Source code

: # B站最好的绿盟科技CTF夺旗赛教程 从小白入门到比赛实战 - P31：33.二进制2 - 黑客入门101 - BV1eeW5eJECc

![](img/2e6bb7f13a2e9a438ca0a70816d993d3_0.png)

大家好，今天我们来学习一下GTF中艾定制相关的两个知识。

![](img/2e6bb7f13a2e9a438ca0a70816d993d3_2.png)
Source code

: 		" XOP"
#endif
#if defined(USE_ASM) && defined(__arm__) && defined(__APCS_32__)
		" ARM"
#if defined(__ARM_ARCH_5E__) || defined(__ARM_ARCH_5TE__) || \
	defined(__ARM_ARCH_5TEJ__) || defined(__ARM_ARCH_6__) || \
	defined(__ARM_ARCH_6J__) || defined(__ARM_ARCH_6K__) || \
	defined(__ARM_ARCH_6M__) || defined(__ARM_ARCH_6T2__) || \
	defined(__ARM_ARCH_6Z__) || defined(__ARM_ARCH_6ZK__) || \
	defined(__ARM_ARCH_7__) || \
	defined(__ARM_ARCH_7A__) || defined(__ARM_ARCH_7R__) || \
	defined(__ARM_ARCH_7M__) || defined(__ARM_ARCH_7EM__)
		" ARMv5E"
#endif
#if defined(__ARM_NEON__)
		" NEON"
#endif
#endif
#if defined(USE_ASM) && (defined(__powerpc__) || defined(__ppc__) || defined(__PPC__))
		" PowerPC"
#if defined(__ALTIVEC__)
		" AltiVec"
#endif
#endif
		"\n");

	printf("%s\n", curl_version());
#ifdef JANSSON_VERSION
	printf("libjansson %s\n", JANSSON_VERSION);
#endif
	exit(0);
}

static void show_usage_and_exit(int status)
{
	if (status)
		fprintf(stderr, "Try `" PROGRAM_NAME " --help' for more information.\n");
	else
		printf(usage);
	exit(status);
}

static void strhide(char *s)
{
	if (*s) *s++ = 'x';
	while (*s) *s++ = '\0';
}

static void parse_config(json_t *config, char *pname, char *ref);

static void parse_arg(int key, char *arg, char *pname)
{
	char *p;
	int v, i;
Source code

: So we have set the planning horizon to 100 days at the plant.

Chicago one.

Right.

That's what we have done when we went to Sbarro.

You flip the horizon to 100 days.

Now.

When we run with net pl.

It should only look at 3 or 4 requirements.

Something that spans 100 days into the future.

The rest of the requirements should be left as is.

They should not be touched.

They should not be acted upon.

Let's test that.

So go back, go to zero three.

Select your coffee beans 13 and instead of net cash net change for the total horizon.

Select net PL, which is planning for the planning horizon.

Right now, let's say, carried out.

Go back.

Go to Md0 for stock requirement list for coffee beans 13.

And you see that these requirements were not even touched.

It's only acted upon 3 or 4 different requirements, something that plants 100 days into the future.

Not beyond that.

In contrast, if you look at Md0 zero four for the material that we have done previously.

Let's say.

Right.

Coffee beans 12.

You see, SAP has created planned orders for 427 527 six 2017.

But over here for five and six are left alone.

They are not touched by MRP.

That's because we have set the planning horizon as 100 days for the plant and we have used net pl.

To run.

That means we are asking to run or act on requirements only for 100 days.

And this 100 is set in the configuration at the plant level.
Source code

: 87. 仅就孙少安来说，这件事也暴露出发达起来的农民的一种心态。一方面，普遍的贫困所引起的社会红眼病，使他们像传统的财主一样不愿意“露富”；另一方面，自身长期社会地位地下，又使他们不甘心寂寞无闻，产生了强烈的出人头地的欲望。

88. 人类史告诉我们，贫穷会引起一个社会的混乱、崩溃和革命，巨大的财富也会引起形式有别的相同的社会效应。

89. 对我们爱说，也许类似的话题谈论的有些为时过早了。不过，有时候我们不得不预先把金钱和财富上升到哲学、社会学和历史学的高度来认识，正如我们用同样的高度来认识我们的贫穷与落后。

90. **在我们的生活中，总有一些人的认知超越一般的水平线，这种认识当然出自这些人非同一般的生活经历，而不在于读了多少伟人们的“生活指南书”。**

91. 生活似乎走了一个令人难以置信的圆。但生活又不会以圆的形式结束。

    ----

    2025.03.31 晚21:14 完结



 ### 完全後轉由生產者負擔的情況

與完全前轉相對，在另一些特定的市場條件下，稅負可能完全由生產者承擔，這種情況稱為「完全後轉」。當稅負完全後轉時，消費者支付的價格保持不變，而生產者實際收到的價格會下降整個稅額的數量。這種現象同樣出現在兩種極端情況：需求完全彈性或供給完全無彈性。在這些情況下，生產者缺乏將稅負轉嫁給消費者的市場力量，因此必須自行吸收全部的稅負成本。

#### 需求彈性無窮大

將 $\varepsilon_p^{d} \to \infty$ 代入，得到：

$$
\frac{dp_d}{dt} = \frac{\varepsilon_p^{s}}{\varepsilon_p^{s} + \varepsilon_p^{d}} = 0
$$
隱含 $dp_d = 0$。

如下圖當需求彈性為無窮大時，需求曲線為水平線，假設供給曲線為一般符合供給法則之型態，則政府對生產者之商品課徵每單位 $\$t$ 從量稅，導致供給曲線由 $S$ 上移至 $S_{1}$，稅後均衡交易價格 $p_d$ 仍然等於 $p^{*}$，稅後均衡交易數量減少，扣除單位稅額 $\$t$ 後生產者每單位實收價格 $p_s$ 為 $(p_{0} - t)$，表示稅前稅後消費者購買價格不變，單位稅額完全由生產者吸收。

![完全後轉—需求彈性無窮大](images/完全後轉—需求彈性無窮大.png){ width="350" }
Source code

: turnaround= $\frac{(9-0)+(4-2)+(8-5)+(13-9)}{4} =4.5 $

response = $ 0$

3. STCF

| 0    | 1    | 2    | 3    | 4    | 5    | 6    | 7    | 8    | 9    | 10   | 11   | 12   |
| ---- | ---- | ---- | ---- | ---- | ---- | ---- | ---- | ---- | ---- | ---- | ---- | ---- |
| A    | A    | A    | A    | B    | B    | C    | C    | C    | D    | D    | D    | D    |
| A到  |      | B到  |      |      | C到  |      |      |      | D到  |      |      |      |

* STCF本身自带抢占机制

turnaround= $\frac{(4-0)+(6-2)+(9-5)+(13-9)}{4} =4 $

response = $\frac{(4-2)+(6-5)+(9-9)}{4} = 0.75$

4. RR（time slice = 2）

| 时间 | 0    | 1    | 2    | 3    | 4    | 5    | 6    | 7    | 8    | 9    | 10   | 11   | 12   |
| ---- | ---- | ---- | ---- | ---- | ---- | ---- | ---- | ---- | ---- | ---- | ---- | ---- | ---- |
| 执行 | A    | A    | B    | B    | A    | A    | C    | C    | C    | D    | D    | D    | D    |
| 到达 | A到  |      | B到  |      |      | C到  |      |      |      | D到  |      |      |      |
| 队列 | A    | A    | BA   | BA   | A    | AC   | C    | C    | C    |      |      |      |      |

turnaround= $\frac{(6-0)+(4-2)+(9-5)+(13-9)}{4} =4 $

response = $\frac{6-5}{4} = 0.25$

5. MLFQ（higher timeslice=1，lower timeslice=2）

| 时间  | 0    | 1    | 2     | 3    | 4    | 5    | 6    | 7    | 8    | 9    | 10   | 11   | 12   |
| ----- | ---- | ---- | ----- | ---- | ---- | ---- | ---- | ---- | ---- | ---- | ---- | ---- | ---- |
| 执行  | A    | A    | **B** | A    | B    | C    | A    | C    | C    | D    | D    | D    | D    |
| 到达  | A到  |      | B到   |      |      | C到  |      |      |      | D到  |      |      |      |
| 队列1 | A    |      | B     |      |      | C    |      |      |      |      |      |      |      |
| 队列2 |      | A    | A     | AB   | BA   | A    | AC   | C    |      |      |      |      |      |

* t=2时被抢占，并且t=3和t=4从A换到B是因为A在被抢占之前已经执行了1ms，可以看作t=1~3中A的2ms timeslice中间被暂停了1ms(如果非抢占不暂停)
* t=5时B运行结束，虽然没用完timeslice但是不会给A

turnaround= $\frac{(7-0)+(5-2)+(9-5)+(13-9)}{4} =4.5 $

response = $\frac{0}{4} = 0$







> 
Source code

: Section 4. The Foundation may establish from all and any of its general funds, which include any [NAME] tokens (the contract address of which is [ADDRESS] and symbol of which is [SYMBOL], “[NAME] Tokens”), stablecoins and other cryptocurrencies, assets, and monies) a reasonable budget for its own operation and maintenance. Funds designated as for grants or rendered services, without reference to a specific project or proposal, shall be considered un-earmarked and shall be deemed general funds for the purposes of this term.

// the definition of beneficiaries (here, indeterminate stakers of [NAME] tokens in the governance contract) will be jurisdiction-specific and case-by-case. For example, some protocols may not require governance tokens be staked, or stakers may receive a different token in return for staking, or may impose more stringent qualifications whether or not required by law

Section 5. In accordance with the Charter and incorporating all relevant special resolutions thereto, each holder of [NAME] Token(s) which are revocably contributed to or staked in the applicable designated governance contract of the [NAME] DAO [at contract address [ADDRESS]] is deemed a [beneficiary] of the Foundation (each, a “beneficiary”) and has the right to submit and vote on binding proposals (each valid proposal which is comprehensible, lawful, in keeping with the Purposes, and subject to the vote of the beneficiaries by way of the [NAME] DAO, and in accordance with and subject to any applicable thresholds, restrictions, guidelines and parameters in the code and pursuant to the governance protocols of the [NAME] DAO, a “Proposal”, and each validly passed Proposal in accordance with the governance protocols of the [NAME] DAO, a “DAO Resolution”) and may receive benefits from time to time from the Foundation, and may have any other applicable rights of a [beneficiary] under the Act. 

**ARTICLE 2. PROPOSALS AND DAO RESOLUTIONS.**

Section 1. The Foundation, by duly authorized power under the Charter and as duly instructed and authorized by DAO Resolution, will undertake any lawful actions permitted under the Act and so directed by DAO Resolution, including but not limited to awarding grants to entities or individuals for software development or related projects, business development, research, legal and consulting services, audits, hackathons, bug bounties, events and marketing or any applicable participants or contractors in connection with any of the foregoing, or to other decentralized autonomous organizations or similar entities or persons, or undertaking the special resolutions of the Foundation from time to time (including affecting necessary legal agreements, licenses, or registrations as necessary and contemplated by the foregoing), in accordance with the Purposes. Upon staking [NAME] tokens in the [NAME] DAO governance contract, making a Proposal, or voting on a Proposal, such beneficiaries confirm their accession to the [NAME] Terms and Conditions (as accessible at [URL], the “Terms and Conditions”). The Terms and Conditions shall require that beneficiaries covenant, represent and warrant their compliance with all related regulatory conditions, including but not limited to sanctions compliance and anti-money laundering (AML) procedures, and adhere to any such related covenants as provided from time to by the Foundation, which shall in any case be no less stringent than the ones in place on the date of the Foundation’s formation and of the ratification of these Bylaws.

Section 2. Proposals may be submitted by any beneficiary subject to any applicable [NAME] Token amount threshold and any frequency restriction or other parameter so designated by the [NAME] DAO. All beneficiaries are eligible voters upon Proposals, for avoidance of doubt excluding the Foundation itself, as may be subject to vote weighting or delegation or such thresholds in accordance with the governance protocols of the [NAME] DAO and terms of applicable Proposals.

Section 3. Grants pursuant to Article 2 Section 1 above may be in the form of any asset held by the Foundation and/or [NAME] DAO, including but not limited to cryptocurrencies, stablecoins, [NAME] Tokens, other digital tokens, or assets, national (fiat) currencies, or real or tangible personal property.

■ **Goal of the exercise**:
Turn the lines from the one containing "In contrast, if" through the one containing "They are not touched by MRP." into a numbered list, leaving out the blank lines.

■ **Solution to this exercise**:
1. In contrast, if you look at Md0 zero four for the material that we have done previously.
2. Let's say.
3. Right.
4. Coffee beans 12.
5. You see, SAP has created planned orders for 427 527 six 2017.
6. But over here for five and six are left alone.
7. They are not touched by MRP.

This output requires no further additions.